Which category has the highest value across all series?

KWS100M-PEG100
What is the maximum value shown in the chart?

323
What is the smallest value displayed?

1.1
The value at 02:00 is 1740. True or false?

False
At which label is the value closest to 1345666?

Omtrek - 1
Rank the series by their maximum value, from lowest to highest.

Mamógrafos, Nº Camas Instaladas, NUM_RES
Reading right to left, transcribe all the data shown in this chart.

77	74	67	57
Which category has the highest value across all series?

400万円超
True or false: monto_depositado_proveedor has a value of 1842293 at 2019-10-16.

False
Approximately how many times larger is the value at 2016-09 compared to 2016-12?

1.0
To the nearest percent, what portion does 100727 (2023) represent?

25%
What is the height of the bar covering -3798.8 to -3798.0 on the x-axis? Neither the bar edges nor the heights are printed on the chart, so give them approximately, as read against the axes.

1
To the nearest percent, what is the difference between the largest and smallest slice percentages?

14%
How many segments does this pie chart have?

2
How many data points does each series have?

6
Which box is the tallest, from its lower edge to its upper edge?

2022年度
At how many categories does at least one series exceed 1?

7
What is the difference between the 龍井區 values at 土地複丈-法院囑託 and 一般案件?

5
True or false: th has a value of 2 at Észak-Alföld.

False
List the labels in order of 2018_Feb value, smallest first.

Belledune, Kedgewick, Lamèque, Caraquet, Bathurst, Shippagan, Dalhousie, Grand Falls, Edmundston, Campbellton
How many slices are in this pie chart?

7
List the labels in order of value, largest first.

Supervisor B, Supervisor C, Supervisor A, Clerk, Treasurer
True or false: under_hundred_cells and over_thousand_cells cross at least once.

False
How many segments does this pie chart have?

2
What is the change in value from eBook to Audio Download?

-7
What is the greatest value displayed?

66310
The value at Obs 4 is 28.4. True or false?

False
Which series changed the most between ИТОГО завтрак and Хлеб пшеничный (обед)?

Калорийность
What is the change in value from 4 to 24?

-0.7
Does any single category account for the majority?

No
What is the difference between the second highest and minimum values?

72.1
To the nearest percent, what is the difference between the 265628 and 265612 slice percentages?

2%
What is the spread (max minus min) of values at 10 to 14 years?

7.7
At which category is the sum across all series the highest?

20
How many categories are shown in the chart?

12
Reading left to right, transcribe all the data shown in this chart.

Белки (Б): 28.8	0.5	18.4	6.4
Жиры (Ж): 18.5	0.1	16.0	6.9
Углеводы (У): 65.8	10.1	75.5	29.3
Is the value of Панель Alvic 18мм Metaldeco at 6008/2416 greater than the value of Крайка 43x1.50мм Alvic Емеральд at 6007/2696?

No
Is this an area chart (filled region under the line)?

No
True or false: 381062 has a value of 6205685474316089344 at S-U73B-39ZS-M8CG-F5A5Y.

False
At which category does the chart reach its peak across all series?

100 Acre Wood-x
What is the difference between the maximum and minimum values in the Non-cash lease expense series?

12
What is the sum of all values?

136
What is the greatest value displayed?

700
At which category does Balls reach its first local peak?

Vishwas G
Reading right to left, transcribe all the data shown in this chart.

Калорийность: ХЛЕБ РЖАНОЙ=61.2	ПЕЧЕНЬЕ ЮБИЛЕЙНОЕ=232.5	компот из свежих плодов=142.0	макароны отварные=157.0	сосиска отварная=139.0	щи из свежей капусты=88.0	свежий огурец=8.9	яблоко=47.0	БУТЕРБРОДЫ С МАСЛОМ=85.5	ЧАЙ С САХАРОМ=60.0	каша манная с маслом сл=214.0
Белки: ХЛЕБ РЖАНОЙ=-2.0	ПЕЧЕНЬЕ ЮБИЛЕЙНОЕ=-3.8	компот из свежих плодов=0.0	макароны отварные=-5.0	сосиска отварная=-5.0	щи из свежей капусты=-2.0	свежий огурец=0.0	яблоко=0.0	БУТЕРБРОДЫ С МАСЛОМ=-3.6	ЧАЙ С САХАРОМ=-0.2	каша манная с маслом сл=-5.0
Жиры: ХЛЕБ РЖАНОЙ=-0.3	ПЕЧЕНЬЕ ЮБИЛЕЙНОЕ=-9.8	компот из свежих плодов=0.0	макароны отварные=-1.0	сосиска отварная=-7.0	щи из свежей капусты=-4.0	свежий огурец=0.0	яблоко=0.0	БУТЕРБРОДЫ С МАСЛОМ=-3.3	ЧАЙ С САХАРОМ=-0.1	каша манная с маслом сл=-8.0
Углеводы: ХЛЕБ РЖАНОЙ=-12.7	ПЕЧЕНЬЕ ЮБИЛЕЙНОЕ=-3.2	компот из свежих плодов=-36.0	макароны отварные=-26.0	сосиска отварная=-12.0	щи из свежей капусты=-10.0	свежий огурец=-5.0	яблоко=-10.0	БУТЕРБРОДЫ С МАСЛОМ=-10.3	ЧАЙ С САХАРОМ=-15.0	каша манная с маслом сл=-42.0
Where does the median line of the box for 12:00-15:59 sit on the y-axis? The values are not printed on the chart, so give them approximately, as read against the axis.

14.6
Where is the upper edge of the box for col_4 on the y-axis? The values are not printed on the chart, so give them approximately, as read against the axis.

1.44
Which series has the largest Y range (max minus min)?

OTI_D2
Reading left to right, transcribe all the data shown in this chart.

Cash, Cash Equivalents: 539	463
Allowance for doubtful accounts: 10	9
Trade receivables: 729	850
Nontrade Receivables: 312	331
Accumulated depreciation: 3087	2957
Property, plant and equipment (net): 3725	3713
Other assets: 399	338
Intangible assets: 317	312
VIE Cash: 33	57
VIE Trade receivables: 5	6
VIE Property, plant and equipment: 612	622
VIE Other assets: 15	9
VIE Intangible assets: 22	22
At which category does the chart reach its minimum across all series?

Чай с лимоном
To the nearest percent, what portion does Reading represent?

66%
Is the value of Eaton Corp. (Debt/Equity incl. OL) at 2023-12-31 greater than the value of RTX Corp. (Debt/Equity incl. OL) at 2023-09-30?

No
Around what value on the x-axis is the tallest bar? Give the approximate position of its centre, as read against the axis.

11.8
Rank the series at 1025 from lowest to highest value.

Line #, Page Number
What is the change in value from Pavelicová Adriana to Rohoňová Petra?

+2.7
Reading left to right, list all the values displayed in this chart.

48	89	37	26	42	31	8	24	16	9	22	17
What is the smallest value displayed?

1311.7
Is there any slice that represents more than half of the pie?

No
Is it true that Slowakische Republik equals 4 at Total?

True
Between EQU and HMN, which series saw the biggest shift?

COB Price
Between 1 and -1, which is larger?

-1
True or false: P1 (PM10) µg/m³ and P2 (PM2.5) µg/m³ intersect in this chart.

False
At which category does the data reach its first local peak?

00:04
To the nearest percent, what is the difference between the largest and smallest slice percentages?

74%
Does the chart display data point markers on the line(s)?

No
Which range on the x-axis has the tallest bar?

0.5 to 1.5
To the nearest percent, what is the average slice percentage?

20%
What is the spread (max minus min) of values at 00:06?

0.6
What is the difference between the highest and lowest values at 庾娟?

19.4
* * * * * * *
* TASK REQUIREMENTS: Could you reproduce, line for line and unchanged, the data from its very first line through the line containing "The value at 02:00 is 1740. True or false?", with both of those lines included?

* RESPONSE AREA:
Which category has the highest value across all series?

KWS100M-PEG100
What is the maximum value shown in the chart?

323
What is the smallest value displayed?

1.1
The value at 02:00 is 1740. True or false?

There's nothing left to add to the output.